Si vous ne savez pas ce que c'est, alors j'espère que vous ne le saurez jamais. À côté, les hivers de Caer Edyn ressemblent aux étés tropicaux.
Ils ont fait voile vers le grand océan de givre, jusqu'à ce qu'il n'y ait plus rien d'autre que de la glace à perte de vue. Une mer tellement blanche qu'elle vous aveugle, prête à vous cramer les mirettes.
Ils ont passé beaucoup de temps dans ces eaux, à longer la banquise. Ils en ont passé assez pour trouver l'épave du navire perdu, désossé. À terre, les hommes ont découvert les membres de l'équipage allongés sur la glace, autour d'un âtre tout aussi éteint qu'eux.
Les gars avaient entamé le navire pour pouvoir faire du feu, mais c'était pas suffisant. Le manque de vivres les avait forcés à se bouffer. Suffisait de voir les cadavres amputés et les os rongés.
Pas un mot. Personne ne moufta. Dans ce désert de neige, croyez-moi, vous auriez entendu le plus grand silence du monde. Il n'y avait que le vent qui soufflait, en lacérant les visages.
C'est Beathlag Cawen, qui a été le premier à réagir. Il s'est déplacé de cadavre en cadavre, jusqu'à retrouver celui qu'il était venu retrouver. Celui d'Alvin. Il s'est effondré, sans pouvoir empêcher ses yeux de pleurer. Et quand il fait aussi froid, les larmes gèlent sur les joues. Elles vous brûlent, et laissent des marques qui ne s'en vont jamais vraiment. Sur le grand océan de givre, pleurer fait mal.

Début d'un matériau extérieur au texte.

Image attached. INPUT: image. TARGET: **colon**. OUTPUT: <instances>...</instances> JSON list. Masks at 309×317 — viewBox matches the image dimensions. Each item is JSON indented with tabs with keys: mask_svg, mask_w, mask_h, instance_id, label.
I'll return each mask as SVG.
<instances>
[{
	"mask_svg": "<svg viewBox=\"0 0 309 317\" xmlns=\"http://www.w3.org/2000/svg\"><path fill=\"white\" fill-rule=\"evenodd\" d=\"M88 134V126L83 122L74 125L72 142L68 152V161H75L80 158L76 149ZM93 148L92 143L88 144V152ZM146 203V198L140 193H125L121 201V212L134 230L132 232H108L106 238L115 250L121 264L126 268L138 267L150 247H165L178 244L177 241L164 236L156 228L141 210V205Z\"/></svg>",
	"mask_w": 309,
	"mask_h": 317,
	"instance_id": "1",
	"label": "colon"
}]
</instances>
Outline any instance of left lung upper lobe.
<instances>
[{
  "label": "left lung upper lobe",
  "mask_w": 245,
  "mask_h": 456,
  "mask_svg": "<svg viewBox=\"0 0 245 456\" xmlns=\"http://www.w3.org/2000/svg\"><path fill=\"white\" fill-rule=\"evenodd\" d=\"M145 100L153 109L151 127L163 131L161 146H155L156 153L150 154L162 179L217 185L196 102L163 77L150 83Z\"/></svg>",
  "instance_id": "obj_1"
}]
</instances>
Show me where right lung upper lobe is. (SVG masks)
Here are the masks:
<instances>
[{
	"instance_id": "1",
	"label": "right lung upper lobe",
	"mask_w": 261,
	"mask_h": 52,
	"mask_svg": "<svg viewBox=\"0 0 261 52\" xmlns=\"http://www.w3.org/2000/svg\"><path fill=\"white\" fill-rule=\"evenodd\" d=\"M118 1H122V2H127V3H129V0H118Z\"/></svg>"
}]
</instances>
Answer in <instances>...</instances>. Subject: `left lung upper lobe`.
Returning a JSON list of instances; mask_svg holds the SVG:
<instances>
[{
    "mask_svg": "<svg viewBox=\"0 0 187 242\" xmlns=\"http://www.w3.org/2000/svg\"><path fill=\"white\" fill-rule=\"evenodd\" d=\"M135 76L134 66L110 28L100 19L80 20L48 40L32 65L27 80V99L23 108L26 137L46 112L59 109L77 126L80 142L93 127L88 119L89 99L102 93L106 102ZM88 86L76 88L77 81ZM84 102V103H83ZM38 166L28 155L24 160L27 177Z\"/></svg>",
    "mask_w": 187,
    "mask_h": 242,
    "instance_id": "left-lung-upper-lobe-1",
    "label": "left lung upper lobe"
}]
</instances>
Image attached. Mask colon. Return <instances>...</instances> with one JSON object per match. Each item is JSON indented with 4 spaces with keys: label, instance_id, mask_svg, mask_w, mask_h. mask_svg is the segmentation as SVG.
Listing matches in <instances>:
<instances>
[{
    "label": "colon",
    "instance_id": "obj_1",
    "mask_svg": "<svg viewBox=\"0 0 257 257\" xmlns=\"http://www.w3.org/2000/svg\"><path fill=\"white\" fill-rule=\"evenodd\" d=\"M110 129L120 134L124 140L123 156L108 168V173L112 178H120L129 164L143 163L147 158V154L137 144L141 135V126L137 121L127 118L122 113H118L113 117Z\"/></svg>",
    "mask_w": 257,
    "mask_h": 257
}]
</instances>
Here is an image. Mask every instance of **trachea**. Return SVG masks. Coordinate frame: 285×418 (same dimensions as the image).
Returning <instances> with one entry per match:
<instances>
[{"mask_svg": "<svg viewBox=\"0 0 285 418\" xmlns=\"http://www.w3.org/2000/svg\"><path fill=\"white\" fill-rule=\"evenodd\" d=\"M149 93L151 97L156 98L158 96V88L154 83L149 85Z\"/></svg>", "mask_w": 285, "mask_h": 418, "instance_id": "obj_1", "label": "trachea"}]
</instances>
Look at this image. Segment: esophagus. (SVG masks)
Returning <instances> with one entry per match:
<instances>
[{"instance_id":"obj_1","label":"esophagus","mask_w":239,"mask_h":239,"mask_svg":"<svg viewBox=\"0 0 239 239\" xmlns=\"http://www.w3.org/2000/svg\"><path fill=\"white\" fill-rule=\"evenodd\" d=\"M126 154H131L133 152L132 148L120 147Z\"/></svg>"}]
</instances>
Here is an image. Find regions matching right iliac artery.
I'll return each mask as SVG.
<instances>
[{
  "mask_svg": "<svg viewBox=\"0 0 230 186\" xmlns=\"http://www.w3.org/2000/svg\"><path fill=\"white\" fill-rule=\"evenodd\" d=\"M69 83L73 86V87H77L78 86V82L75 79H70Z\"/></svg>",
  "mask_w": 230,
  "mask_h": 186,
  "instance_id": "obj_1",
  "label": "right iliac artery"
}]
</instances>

Il a épousseté le visage de son ami, couvert d'une fine pellicule de neige. Juste pour le caresser une dernière fois, avec ses mains gantées.
Beathlag a essayé de ne pas regarder la jambe amputée jusqu'au genou. Il ne voulait pas la voir. Mais c'était impossible. Quand l'horreur est là, on peut pas faire autrement que de la regarder bien en face.
Il voulait prendre Alvin dans ses bras et l'emmener avec lui, à Caer Edyn. Pour le mettre en terre. Mais la glace n'était pas d'accord.
Beathlag ne pouvait pas le ramener à la maison.
Aucun des hommes allongés sur la banquise ne pouvait rentrer à la maison.
Alors, en dépit des regards qui pesaient sur lui, malgré la présence de Grenn Faks, il s'est décidé à aller à l'encontre du secret. Il a retiré le bandana qui lui protégeait la bouche, pour pouvoir embrasser Alvin sur les lèvres, à la vue de tous.
Ça n'avait plus d'importance. Même Grenn Faks, trouvait que ça n'avait plus d'importance.
Mais quand il fait aussi froid, la glace colle à la peau. Et Alvin n'était plus qu'un corps congelé. Ce n'est pas que d'amour, que les lèvres de Beathlag ont brûlé, engluées à celles de son amant. Mais ça ne l'a pas empêché de continuer. Juste pour savourer un dernier baiser.
Et quand il s'est forcé à mettre fin à ses adieux, il s'est retiré. Sans prêter le moindre intérêt à la douleur, sans s'inquiéter des lèvres qui s'arrachaient de son visage, du sang qui lui coulait de la bouche.